» GIVEN DATA:
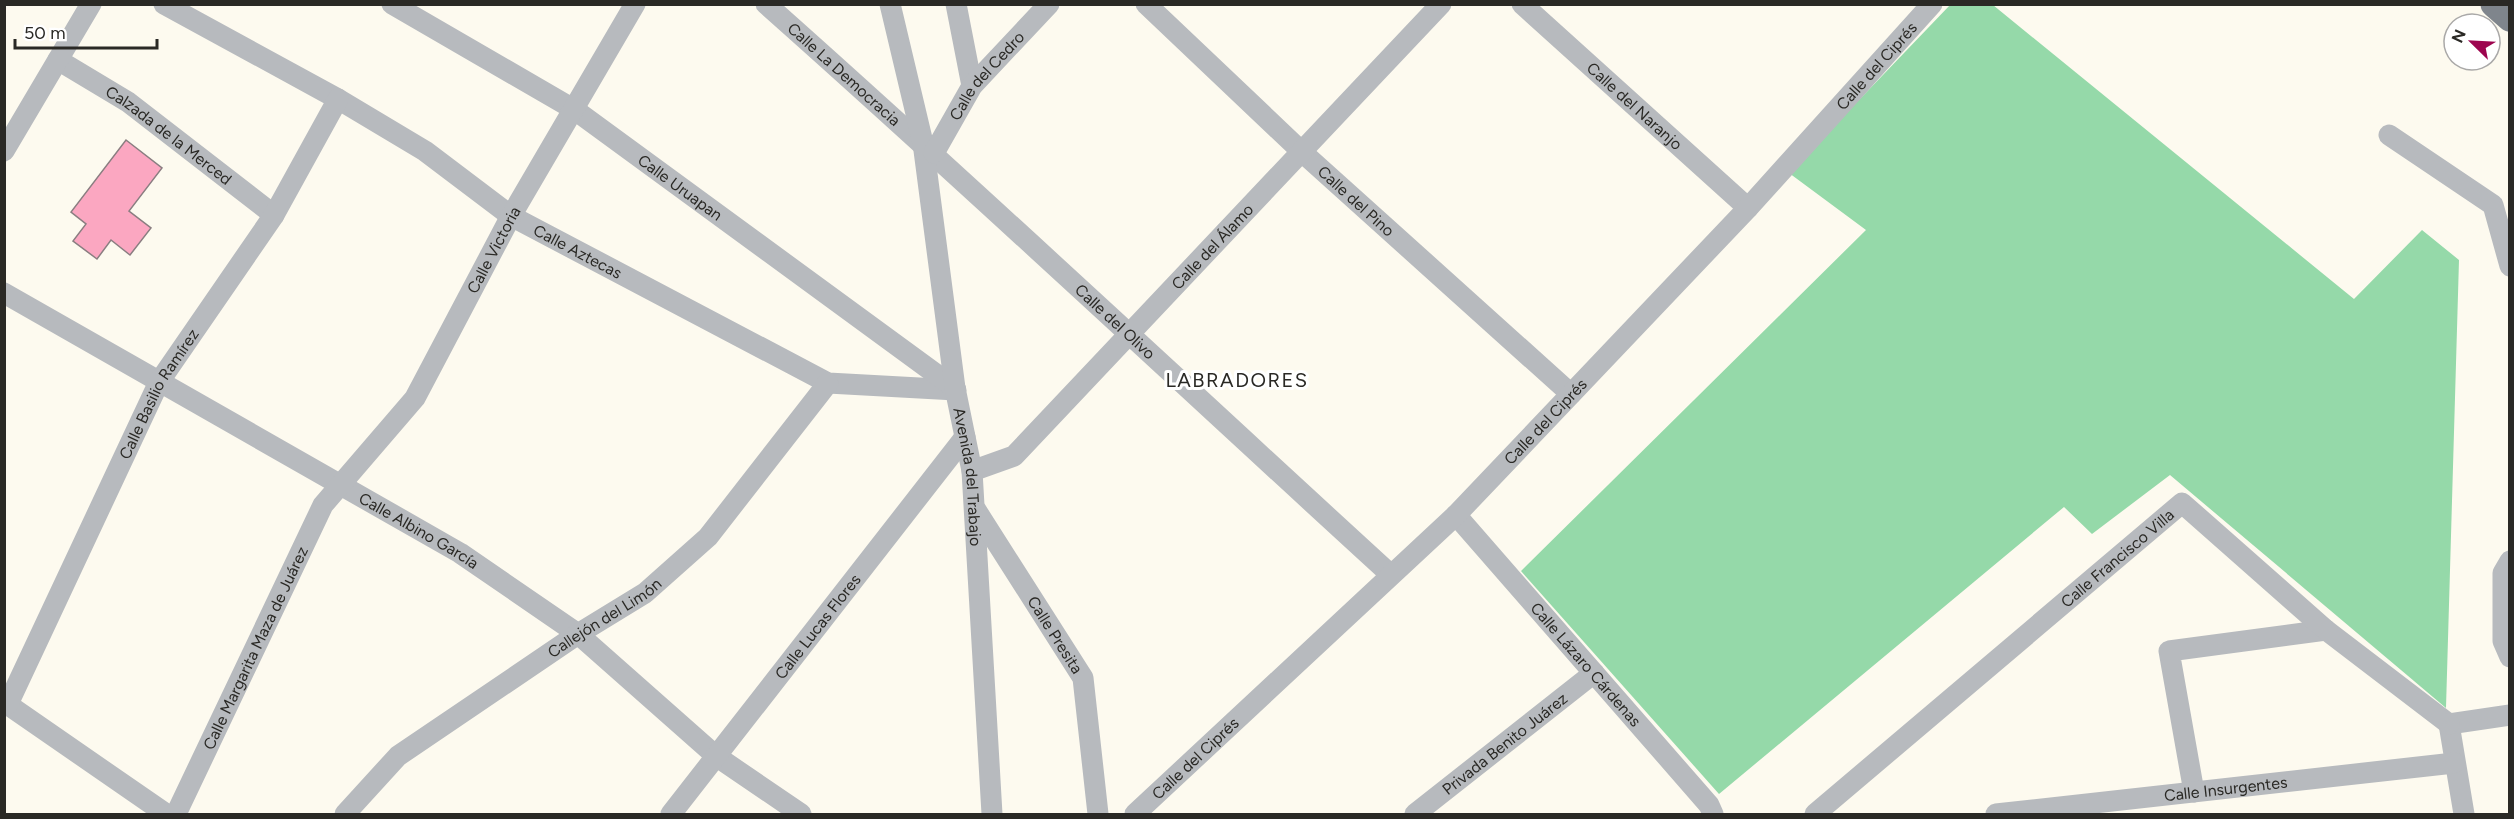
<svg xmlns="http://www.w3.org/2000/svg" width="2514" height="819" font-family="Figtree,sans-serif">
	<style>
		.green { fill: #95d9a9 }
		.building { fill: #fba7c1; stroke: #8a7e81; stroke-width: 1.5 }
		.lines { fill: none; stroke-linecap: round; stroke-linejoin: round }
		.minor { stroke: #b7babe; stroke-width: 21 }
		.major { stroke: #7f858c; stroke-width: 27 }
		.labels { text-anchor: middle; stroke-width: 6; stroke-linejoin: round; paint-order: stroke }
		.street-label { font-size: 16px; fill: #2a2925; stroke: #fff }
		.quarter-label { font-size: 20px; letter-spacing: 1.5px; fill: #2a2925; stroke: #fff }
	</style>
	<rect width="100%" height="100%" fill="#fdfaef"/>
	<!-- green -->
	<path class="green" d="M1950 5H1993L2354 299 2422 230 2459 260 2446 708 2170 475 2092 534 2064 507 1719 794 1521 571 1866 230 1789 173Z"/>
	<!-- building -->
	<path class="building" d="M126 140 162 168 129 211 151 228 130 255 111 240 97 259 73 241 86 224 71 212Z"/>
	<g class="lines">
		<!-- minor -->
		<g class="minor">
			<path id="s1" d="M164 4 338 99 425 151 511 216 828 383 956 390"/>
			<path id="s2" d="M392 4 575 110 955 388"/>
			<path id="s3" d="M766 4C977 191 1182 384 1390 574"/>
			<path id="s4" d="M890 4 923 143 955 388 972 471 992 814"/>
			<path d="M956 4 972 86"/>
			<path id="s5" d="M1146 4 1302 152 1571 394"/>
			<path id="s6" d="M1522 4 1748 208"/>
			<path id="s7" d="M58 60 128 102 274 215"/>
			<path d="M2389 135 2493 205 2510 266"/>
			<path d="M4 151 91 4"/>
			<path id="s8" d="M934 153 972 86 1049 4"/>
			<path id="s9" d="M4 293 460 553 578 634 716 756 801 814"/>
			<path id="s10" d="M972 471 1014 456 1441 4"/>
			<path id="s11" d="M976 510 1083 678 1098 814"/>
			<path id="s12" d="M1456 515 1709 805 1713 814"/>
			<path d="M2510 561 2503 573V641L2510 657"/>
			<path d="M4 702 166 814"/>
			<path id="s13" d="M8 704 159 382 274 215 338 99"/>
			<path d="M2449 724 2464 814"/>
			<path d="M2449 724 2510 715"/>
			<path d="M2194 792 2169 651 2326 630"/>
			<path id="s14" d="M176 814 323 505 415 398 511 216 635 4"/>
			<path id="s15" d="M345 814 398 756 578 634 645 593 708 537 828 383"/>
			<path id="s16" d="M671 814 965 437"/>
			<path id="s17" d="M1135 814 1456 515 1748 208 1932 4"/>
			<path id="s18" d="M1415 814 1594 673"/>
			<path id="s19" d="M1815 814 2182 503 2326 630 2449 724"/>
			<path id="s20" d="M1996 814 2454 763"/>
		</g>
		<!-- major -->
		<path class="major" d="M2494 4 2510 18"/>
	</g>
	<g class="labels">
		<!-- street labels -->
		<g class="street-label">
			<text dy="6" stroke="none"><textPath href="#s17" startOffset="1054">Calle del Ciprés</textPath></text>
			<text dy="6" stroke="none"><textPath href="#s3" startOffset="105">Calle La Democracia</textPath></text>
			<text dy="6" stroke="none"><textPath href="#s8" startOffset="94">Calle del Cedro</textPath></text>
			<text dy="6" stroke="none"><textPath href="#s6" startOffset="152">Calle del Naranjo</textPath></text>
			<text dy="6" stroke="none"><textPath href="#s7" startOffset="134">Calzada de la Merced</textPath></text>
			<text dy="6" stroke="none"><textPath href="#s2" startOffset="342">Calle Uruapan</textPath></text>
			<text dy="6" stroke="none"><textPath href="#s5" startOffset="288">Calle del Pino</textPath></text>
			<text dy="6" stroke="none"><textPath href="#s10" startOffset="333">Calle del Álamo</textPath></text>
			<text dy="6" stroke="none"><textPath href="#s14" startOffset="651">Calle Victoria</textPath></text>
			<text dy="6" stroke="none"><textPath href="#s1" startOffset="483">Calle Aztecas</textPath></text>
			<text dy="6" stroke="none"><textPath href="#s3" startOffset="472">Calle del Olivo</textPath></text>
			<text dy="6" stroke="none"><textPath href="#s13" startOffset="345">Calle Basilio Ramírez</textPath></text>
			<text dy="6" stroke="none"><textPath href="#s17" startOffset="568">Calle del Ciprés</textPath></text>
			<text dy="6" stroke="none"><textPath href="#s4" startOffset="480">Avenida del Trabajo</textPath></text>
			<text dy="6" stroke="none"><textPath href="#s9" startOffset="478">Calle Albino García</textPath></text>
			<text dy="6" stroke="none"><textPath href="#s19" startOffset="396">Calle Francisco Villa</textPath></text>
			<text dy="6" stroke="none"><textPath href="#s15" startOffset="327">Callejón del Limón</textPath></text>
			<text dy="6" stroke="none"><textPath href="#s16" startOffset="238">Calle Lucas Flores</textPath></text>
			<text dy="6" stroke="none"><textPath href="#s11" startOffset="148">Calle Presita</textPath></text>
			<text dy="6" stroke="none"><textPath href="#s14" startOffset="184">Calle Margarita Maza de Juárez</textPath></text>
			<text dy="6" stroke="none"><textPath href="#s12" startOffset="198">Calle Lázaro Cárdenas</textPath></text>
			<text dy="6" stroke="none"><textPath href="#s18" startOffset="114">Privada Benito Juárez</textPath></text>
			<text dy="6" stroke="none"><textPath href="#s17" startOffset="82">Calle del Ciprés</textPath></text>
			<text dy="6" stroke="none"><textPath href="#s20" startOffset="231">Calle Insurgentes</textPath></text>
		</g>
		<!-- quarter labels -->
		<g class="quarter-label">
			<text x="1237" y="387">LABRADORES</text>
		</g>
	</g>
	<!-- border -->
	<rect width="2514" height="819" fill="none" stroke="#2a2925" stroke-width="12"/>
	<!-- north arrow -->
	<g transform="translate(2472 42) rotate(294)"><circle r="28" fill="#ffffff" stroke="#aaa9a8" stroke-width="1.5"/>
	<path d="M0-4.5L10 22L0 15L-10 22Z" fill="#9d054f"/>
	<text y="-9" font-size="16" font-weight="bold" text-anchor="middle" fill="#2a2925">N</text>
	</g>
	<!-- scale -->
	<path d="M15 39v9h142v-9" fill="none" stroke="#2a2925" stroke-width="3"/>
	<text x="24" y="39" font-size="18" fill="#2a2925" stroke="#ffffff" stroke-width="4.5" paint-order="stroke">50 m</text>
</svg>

» WHAT THE TASK REQUIRES:
List every line above that holds the word "round".

» TASK SOLUTION:
		.lines { fill: none; stroke-linecap: round; stroke-linejoin: round }
		.labels { text-anchor: middle; stroke-width: 6; stroke-linejoin: round; paint-order: stroke }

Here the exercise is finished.